We finally decided that no man could fall from a height over one hundred and fifty feet and reasonably expect to live.

You, mothers and fathers [this advertising folder petulantly insists], can you appease the wonder that looks out of the eyes of your child?

From Harold's eyes, I am inclined to think, no wondering soul looks out. The world to him is quite as it should be. Everything fits into its place. Harold does not think it strange that a bishop should address him any more than he would think it strange to have the Kaiser walk into the class-room and begin to do sums on the blackboard. Why should there be anything to puzzle him? He has learned no rules of life and is, therefore, in no position to be astonished by the exceptions of life. If only you are unaware that two things cannot be in the same place at the same time, or that the whole is greater than any of its parts, the world becomes a very easy thing to explain. To Harold everything that is, is. Everything that appears to be, is. Everything that he would like to be, is; and nothing contradicts anything.

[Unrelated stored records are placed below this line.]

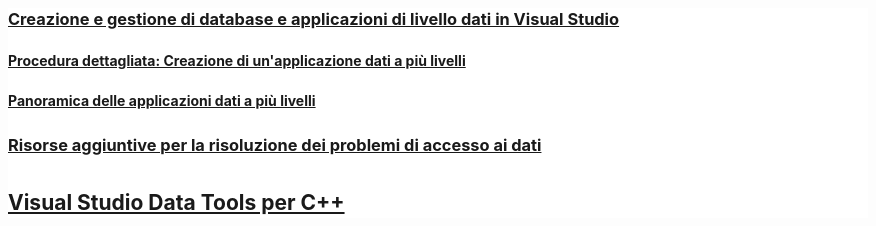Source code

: ### [Creazione e gestione di database e applicazioni di livello dati in Visual Studio](creating-and-managing-databases-and-data-tier-applications-in-visual-studio.md)
#### [Procedura dettagliata: Creazione di un'applicazione dati a più livelli](walkthrough-creating-an-n-tier-data-application.md)
#### [Panoramica delle applicazioni dati a più livelli](n-tier-data-applications-overview.md)
### [Risorse aggiuntive per la risoluzione dei problemi di accesso ai dati](additional-resources-for-troubleshooting-data-access-errors.md)
## [Visual Studio Data Tools per C++](visual-studio-data-tools-for-cpp.md)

It is true that Harold asks questions. But I believe he asks questions not because he wonders, but because he suspects that he is being deprived of something that should be his. It is that partly and partly it is the desire to make conversation. He insists on having his privacy respected, but often he appears to be seized with an utter sense of loneliness. All children experience this recurrent necessity of clinging to some one, and they do so by putting questions the answers to which frequently do not interest them or else are already known to them. To postpone the bed-time hour a child will try to make conversation as desperately as any fashionable hostess with an uncle from the country in her drawing-room. Children rarely deceive themselves, but they are expert at the game of hoodwinking and concealment. I think we find it difficult to understand how passionately they desire to be let alone whenever they do not need us.

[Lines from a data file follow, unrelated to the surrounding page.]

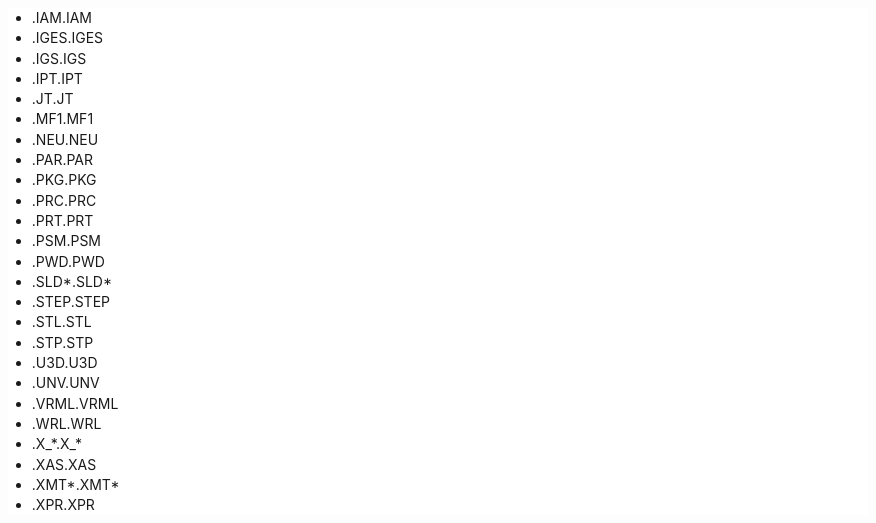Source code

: - <span data-ttu-id="e5c87-151">.IAM</span><span class="sxs-lookup"><span data-stu-id="e5c87-151">.IAM</span></span>
- <span data-ttu-id="e5c87-152">.IGES</span><span class="sxs-lookup"><span data-stu-id="e5c87-152">.IGES</span></span>
- <span data-ttu-id="e5c87-153">.IGS</span><span class="sxs-lookup"><span data-stu-id="e5c87-153">.IGS</span></span>
- <span data-ttu-id="e5c87-154">.IPT</span><span class="sxs-lookup"><span data-stu-id="e5c87-154">.IPT</span></span>
- <span data-ttu-id="e5c87-155">.JT</span><span class="sxs-lookup"><span data-stu-id="e5c87-155">.JT</span></span>
- <span data-ttu-id="e5c87-156">.MF1</span><span class="sxs-lookup"><span data-stu-id="e5c87-156">.MF1</span></span>
- <span data-ttu-id="e5c87-157">.NEU</span><span class="sxs-lookup"><span data-stu-id="e5c87-157">.NEU</span></span>
- <span data-ttu-id="e5c87-158">.PAR</span><span class="sxs-lookup"><span data-stu-id="e5c87-158">.PAR</span></span>
- <span data-ttu-id="e5c87-159">.PKG</span><span class="sxs-lookup"><span data-stu-id="e5c87-159">.PKG</span></span>
- <span data-ttu-id="e5c87-160">.PRC</span><span class="sxs-lookup"><span data-stu-id="e5c87-160">.PRC</span></span>
- <span data-ttu-id="e5c87-161">.PRT</span><span class="sxs-lookup"><span data-stu-id="e5c87-161">.PRT</span></span>
- <span data-ttu-id="e5c87-162">.PSM</span><span class="sxs-lookup"><span data-stu-id="e5c87-162">.PSM</span></span>
- <span data-ttu-id="e5c87-163">.PWD</span><span class="sxs-lookup"><span data-stu-id="e5c87-163">.PWD</span></span>
- <span data-ttu-id="e5c87-164">.SLD\*</span><span class="sxs-lookup"><span data-stu-id="e5c87-164">.SLD\*</span></span>
- <span data-ttu-id="e5c87-165">.STEP</span><span class="sxs-lookup"><span data-stu-id="e5c87-165">.STEP</span></span>
- <span data-ttu-id="e5c87-166">.STL</span><span class="sxs-lookup"><span data-stu-id="e5c87-166">.STL</span></span>
- <span data-ttu-id="e5c87-167">.STP</span><span class="sxs-lookup"><span data-stu-id="e5c87-167">.STP</span></span>
- <span data-ttu-id="e5c87-168">.U3D</span><span class="sxs-lookup"><span data-stu-id="e5c87-168">.U3D</span></span>
- <span data-ttu-id="e5c87-169">.UNV</span><span class="sxs-lookup"><span data-stu-id="e5c87-169">.UNV</span></span>
- <span data-ttu-id="e5c87-170">.VRML</span><span class="sxs-lookup"><span data-stu-id="e5c87-170">.VRML</span></span>
- <span data-ttu-id="e5c87-171">.WRL</span><span class="sxs-lookup"><span data-stu-id="e5c87-171">.WRL</span></span>
- <span data-ttu-id="e5c87-172">.X_\*</span><span class="sxs-lookup"><span data-stu-id="e5c87-172">.X_\*</span></span>
- <span data-ttu-id="e5c87-173">.XAS</span><span class="sxs-lookup"><span data-stu-id="e5c87-173">.XAS</span></span>
- <span data-ttu-id="e5c87-174">.XMT\*</span><span class="sxs-lookup"><span data-stu-id="e5c87-174">.XMT\*</span></span>
- <span data-ttu-id="e5c87-175">.XPR</span><span class="sxs-lookup"><span data-stu-id="e5c87-175">.XPR</span></span>
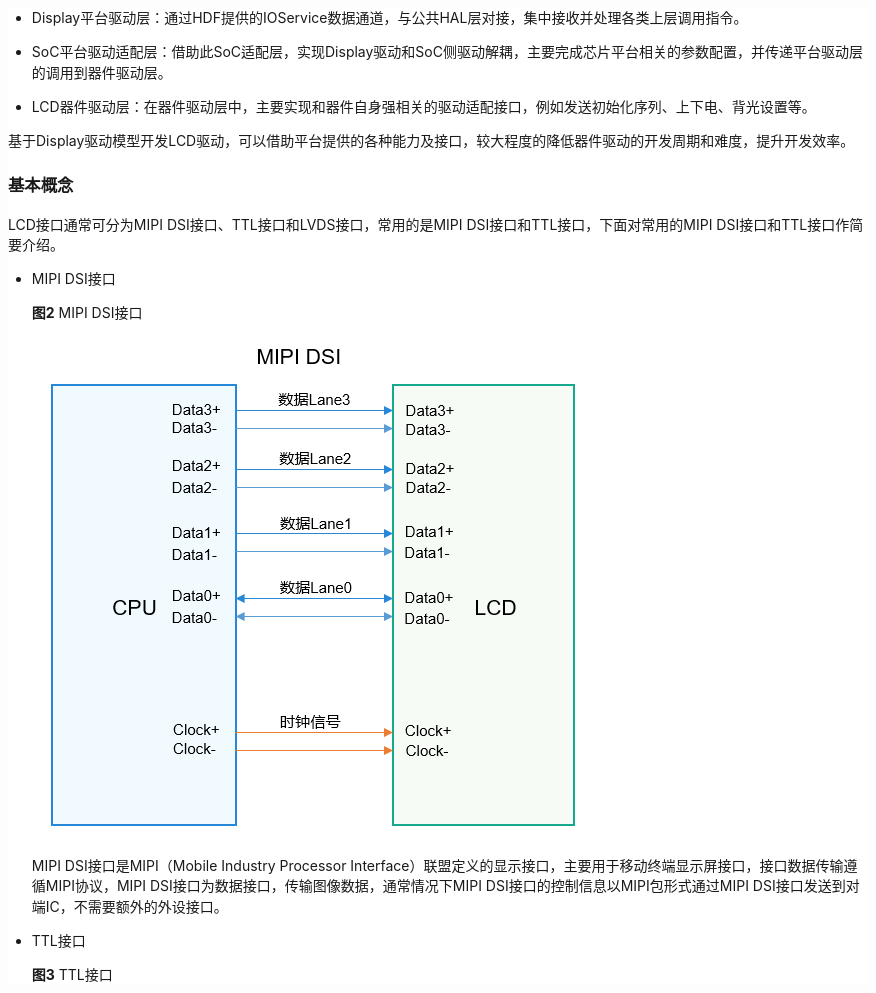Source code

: - Display平台驱动层：通过HDF提供的IOService数据通道，与公共HAL层对接，集中接收并处理各类上层调用指令。

- SoC平台驱动适配层：借助此SoC适配层，实现Display驱动和SoC侧驱动解耦，主要完成芯片平台相关的参数配置，并传递平台驱动层的调用到器件驱动层。

- LCD器件驱动层：在器件驱动层中，主要实现和器件自身强相关的驱动适配接口，例如发送初始化序列、上下电、背光设置等。

基于Display驱动模型开发LCD驱动，可以借助平台提供的各种能力及接口，较大程度的降低器件驱动的开发周期和难度，提升开发效率。

### 基本概念 

LCD接口通常可分为MIPI DSI接口、TTL接口和LVDS接口，常用的是MIPI DSI接口和TTL接口，下面对常用的MIPI DSI接口和TTL接口作简要介绍。

- MIPI DSI接口

    **图2** MIPI DSI接口

    ![image](figures/MIPI-DSI接口.png "MIPI-DSI接口")

    MIPI DSI接口是MIPI（Mobile Industry Processor Interface）联盟定义的显示接口，主要用于移动终端显示屏接口，接口数据传输遵循MIPI协议，MIPI DSI接口为数据接口，传输图像数据，通常情况下MIPI DSI接口的控制信息以MIPI包形式通过MIPI DSI接口发送到对端IC，不需要额外的外设接口。

- TTL接口

    **图3** TTL接口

And how desperately bent we are upon not letting them alone! The number of ways in which I am constantly being urged to make myself a nuisance to Harold is extraordinary. I am assailed by advertising folders, uplift articles in the magazines, Sunday specials, Chautauqua lectures, pedagogical reviews, and the voice of conscience in my own breast, to inflict myself upon the boy, to win his confidence, make him my comrade, guide his thoughts, shape his moral development, keep a diary of his pregnant utterances, and in every other way that may occur to a fertile mind bent on mischief, peer into him, pry into him, spy on him, spring little psychological traps under him—a disgusting process of infant vivisection which has no other excuse than our own vacant curiosity. Provided Harold digests his food, sleeps well, does his lessons, and abstains from unclean speech, it is no business of mine what Harold is doing with his soul. I am thankful for what he consents to reveal at odd moments. I guess at what I can guess and am content to wait.

And waiting, I have my reward—occasionally. Not until several weeks after I had discovered that Harold had the entrÉe into ecclesiastical circles did the subject come up again. The boy paused between two spoonfuls of cereal and asked me whether a bishop would not find it easier to go up a mountain in an aeroplane. I foolishly asked him what he was driving at and he grew shy. I am afraid he now thinks bishops are not proper.

But who shall say that the connection between high altitudes and the episcopal dignity is not really an important one? Harold is apparently occupied with the question and I shall take care not to disturb him.